■ **Data extracts**:
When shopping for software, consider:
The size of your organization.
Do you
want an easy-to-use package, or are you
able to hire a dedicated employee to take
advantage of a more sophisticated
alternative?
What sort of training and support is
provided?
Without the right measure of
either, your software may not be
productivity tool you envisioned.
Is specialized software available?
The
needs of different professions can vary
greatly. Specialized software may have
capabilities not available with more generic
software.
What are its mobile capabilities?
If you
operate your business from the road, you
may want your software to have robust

■ **What you will do**:
Rewrite the lines from the start of the rows through the line containing "Without the right measure of" as a Markdown table with the columns No. and Line, numbering each line and omitting any blank lines.

■ **Solution to this task**:
| No. | Line |
|---|---|
| 1 | When shopping for software, consider: |
| 2 | The size of your organization. |
| 3 | Do you |
| 4 | want an easy-to-use package, or are you |
| 5 | able to hire a dedicated employee to take |
| 6 | advantage of a more sophisticated |
| 7 | alternative? |
| 8 | What sort of training and support is |
| 9 | provided? |
| 10 | Without the right measure of |